Will the Circle Be Unbroken?
Will the Circle Be Unbroken is the song and refrain that played in my mind on a continuous loop as my siblings, my wife and I stood together at the cemetery near our hometown. Generations from great-grandparents to a brother killed in a farm accident at the age of 4 are buried here. A few weeks prior, I had made my intentions known that this is where my wife and I would like our final resting place to be. To my surprise, all my siblings said “We want in.” We gathered next to where our parents were buried to pick out the plots into which our cremains would someday be placed. Will the circle be unbroken? It is both a haunting and comforting melody expressing the longing and hope for the deep bond of family that transcends time and place.
We have entered a season where the idea of family moves front and center. Still loosening our belts from Thanksgiving, we turn our attention toward a time of the year in which the claims of family only deepen. Whatever our tradition, be it religious or not, we find the call of family beckons. At its best, this beckoning fosters what Celtic theologian John O’Donohue refers to as a deep sense of belonging, through which the soul knows unity. Theologian John Philip Newell refers to this unity as an often forgotten ancient harmony that knows the relationship of all things.
The deep sense of belonging toward which family can point is what the Buddhist spiritual leader Thich Nhat Hanh refers to as “inter being”. Hanh says, “We cannot just be by ourselves alone. We have to inter-be with every other thing”. Hanh is, of course, pointing to an idea of family that is expansive, going well beyond the nuclear relations from which we trace our family tree.
Will the circle be unbroken? Many First Nations people have long known and claimed an expansive notion of family with the expression often used by the Dakota and Lakota as “all my relatives”. It is an affirmation making space for not only people from all corners of the world, but as Ohiyesa (Charles Eastman) says in the book Soul of An Indian, also “with our brothers and sisters of the animal kingdom.” Often forgotten by Christians, St. Francis of Assisi calls for an expansive experience of family in his Canticle of Brother Sun, Sister Moon. Episcopal theologian Karen Armstrong strongly argues that at their best, all the world religions have compassion at their core, which is vital for an expansive view of family.
Will the Circle be unbroken? Tragically it has been broken. This expansive view of family was broken by harm done to First Nations through genocide and broken treaties. Family was broken when slavery was rationalized and, in more recent days, when the Rondo community was torn apart to make way for a freeway.
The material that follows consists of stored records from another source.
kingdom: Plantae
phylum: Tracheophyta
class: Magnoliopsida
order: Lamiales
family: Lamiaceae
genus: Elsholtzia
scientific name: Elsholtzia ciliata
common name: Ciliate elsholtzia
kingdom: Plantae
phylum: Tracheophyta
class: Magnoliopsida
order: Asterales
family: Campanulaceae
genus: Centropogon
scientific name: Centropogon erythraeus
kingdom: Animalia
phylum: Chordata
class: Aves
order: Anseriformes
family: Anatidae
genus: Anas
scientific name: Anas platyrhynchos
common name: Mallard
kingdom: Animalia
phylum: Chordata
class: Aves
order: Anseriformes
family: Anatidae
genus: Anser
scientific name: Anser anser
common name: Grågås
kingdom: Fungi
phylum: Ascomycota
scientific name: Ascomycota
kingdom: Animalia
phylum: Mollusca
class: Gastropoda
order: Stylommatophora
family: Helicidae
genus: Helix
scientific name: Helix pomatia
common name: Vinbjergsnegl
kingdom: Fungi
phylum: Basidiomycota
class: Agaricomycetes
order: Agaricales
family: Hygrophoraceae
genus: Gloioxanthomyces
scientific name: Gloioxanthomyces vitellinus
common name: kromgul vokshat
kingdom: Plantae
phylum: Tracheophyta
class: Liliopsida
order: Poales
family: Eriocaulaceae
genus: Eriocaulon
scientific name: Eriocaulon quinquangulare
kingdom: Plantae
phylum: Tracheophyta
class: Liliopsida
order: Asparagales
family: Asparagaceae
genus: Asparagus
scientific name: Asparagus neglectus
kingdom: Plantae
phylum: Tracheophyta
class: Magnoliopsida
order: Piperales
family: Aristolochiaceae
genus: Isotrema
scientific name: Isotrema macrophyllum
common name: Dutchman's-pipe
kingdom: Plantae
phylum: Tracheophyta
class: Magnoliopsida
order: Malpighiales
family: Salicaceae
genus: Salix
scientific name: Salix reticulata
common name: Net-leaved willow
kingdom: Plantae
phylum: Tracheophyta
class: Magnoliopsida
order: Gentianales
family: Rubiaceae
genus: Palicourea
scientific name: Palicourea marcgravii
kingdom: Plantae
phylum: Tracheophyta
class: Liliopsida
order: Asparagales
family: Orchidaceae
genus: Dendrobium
Racism is a denial of family. So, too, is unwillingness to deal with climate change and the harm it does to all of life.
For all of us, family is aspirational. It is an ideal toward which we reach. We come up short both with the smaller circle of family with whom we gather at this time of year and the expansive family to which we all belong. We come up short, which is why we experience hurt, resentment, even hatred, ultimately feeding the divisions from which we suffer. We come up short, yet we keep asking the haunting question because at the end of the day we know we need each other. We need to care for all our brothers and sisters, including, as St. Francis says, sister water and brother air. Will the circle be unbroken? It is a question at the core of any community that hopes to thrive. Will the circle be unbroken? It is a question we must continue to ask.
Tim Johnson is a retired pastor of the United Church of Christ.